Other passivating reactions that are common within secondary batteries are the formation of a solid electrolyte interphase (SEI) layer that often forms at electrode surfaces due to the decomposition of electrolytes. This often occurs because liquid electrolytes are thermodynamically unstable at the working potential of the battery’s active materials. While the SEI can serve to protect the electrodes from further dissolution, it can also remove active materials from the battery and increase cell resistance. These mechanisms are difficult to study under a battery’s operating conditions in a sealed cell and the vital importance of unaltered reaction conditions, which are critical in specially designed cells. Isothermal microcalorimetry (IMC) can be utilized as an operando tool to probe the reactivity within a working battery by detecting the evolved heat from parasitic or decomposition reactions and correlating them with specific reactions within a cell. Indeed, it is often the parasitic reactions taking place inside a battery that limit its lifetime rather than consumption of the active materials. 

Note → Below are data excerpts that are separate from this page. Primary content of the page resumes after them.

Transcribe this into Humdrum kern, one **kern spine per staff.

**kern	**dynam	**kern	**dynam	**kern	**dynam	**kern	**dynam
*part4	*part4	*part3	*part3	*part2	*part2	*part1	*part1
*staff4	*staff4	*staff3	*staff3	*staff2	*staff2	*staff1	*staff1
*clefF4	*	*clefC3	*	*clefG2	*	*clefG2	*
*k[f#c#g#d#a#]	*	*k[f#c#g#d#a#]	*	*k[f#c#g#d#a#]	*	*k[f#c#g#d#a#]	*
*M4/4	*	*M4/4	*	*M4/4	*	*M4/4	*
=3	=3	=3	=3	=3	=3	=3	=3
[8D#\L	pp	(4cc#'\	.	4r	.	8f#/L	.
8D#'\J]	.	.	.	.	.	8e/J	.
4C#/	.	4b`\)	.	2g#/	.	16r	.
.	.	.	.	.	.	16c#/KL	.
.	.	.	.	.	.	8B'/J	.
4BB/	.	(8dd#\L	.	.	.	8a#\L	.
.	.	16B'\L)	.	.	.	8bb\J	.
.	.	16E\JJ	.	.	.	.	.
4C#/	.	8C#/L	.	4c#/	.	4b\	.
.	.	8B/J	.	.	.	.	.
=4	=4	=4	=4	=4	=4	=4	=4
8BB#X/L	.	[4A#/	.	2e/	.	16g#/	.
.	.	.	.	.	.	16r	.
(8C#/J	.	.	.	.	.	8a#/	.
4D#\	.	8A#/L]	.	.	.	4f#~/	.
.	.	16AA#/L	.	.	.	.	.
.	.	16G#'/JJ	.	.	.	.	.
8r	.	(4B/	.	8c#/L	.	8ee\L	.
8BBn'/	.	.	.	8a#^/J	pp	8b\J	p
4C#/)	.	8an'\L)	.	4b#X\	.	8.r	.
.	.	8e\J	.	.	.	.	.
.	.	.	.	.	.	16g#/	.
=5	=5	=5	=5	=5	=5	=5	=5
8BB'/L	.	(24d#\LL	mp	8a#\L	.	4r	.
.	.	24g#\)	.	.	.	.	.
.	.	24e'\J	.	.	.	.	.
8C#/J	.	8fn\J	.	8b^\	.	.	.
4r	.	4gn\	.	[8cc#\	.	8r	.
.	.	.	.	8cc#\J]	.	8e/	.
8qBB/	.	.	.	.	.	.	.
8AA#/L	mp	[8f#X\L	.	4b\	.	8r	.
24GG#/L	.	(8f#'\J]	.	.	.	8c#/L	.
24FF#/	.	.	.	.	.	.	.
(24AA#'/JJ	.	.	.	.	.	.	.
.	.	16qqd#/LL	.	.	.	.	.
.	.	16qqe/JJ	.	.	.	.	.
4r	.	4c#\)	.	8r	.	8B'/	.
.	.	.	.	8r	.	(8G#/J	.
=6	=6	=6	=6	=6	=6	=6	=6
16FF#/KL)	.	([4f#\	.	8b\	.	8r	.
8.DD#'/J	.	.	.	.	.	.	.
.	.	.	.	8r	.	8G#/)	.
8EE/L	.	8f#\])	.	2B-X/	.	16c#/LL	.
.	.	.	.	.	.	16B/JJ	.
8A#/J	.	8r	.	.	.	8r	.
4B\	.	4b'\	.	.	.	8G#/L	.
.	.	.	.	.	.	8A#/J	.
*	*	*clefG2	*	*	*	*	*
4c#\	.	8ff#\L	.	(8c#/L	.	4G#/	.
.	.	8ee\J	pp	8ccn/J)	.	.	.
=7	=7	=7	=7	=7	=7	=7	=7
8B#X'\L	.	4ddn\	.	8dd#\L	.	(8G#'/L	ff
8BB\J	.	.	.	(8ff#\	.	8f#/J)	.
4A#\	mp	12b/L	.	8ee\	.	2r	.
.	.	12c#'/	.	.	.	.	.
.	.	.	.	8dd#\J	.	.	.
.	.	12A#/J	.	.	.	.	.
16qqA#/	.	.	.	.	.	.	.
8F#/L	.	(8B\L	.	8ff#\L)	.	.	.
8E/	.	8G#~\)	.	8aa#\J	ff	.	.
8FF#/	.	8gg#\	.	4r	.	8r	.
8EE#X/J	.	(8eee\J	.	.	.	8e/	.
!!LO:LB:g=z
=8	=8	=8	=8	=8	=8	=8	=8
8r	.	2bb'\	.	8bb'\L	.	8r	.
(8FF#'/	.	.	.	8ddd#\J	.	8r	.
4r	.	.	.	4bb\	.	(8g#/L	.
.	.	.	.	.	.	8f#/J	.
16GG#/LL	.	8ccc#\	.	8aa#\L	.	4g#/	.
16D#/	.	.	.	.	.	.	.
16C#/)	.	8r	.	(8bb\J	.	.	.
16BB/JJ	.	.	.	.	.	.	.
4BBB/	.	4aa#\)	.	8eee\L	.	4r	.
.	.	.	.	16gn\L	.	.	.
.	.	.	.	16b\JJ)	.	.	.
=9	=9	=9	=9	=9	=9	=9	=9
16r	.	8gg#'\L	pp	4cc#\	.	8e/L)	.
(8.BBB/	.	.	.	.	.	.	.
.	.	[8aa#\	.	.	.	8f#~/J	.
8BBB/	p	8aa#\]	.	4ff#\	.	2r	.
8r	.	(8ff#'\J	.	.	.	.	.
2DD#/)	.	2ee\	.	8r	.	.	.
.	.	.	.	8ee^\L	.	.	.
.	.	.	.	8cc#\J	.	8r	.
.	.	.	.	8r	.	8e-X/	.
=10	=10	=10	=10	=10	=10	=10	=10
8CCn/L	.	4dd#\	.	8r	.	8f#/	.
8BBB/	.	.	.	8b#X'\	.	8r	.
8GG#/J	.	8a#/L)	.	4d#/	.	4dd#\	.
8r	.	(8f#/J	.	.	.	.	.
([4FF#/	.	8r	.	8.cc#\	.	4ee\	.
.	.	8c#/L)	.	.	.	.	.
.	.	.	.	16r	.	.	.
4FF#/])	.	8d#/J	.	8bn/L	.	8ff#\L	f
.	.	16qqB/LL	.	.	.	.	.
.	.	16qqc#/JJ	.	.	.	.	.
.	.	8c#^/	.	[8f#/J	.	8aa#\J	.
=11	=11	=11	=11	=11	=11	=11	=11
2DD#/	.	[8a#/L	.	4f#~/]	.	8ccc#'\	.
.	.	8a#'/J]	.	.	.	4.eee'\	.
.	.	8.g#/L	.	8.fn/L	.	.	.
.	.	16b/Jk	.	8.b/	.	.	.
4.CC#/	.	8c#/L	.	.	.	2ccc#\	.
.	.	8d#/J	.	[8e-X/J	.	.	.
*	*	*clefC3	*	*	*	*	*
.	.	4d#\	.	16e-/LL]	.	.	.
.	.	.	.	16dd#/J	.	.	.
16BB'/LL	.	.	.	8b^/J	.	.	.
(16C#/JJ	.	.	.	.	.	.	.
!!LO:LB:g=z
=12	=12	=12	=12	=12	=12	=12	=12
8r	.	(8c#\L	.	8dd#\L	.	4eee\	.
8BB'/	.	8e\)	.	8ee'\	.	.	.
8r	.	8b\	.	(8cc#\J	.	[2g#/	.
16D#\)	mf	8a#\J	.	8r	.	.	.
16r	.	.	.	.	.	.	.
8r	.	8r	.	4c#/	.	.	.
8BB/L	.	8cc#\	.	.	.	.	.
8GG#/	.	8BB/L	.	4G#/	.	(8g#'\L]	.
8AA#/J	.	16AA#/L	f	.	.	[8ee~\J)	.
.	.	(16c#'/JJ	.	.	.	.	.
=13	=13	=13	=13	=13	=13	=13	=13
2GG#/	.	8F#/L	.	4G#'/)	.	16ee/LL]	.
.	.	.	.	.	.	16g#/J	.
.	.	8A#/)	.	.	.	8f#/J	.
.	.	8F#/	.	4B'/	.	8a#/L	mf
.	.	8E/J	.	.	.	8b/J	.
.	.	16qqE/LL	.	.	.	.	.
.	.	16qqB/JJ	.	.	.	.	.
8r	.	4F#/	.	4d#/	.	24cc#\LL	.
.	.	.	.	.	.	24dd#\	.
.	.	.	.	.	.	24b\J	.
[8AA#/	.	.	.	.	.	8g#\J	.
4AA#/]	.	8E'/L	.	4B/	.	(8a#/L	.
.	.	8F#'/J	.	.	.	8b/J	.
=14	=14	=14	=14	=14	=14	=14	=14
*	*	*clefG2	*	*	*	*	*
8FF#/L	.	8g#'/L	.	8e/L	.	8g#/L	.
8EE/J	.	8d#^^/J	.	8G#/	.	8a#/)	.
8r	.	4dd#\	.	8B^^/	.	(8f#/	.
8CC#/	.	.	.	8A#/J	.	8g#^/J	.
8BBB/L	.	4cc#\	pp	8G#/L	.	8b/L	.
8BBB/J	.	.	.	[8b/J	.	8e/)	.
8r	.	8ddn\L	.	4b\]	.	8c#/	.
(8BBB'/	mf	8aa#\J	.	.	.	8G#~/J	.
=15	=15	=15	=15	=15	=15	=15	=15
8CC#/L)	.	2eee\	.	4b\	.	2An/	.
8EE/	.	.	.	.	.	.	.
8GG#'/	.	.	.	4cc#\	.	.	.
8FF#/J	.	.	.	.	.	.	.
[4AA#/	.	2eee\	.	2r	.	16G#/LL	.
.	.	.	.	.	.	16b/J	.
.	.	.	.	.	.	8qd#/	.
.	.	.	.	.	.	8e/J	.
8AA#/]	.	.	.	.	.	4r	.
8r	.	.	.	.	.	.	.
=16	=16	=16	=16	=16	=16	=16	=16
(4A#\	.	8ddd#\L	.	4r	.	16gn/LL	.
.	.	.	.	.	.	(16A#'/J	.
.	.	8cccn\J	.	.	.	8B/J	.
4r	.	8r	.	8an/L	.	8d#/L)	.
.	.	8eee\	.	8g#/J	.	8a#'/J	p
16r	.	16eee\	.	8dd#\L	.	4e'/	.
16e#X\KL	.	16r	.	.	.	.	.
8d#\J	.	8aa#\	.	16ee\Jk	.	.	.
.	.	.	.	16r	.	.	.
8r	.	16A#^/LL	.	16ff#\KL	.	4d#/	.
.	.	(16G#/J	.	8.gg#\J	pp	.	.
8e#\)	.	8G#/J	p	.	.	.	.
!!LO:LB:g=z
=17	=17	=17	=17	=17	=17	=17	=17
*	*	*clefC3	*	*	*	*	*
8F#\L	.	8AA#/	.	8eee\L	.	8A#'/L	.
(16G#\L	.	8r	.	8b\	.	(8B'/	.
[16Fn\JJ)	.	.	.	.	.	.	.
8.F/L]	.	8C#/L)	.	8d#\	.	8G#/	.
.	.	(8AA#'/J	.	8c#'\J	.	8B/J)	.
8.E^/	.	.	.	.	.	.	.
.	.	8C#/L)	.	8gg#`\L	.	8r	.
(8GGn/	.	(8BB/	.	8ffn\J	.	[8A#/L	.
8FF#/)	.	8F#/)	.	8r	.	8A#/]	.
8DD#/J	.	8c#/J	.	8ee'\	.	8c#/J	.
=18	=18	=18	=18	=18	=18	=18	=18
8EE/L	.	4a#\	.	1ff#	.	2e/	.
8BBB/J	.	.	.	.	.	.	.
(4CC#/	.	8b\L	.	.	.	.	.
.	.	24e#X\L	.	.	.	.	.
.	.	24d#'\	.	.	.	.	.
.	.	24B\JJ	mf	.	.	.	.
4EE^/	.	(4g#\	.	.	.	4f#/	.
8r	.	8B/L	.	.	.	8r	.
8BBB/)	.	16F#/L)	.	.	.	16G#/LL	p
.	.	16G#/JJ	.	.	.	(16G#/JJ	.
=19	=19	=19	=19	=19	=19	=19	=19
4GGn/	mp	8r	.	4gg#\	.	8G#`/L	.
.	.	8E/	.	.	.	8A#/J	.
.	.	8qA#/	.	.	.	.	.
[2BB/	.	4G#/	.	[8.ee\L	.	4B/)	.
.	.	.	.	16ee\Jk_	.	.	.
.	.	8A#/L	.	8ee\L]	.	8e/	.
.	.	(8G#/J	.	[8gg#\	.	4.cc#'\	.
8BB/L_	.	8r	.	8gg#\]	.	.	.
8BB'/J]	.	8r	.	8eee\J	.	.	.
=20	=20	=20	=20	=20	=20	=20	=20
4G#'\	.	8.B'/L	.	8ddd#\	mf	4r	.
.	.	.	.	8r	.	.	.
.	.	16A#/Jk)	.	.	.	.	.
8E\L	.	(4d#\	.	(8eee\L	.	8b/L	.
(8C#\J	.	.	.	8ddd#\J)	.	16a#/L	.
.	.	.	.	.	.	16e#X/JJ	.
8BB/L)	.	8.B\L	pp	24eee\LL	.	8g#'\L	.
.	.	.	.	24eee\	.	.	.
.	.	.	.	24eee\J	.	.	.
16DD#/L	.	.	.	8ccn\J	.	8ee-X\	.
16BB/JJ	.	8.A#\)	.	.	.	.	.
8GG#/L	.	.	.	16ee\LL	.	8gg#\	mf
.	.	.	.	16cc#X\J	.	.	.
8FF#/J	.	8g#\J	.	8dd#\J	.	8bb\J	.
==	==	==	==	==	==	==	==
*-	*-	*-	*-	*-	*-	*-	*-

Esther Takeuchi, pictured above, is the 2019 Sigma Xi Walston Chubb Award for Innovation recipient and will be a plenary speaker at the 2019 Annual Meeting and Student Research Conference on November 15 in Madison, Wisconsin. She is a SUNY Distinguished Professor and holds the William and Jane Knapp Chair in Energy and the Environment in the Departments of Materials Science and Chemical Engineering and Chemistry at Stony Brook University. She holds a joint appointment at Brookhaven National Laboratory as chief scientist in the Energy and Photon Sciences Directorate.